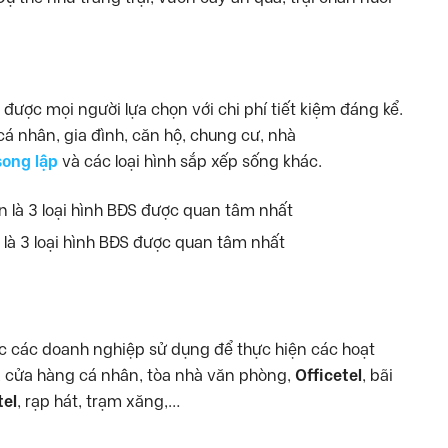
 được mọi người lựa chọn với chi phí tiết kiệm đáng kể.
á nhân, gia đình, căn hộ, chung cư, nhà
song lập
và các loại hình sắp xếp sống khác.
 là 3 loại hình BĐS được quan tâm nhất
ợc các doanh nghiệp sử dụng để thực hiện các hoạt
 cửa hàng cá nhân, tòa nhà văn phòng,
Officetel
, bãi
el
, rạp hát, trạm xăng,…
---
What you need to do
Can you repeat every record above exactly, apart from the pictures?

Answer space
 được mọi người lựa chọn với chi phí tiết kiệm đáng kể.
á nhân, gia đình, căn hộ, chung cư, nhà
song lập
và các loại hình sắp xếp sống khác.
 là 3 loại hình BĐS được quan tâm nhất
ợc các doanh nghiệp sử dụng để thực hiện các hoạt
 cửa hàng cá nhân, tòa nhà văn phòng,
Officetel
, bãi
el
, rạp hát, trạm xăng,…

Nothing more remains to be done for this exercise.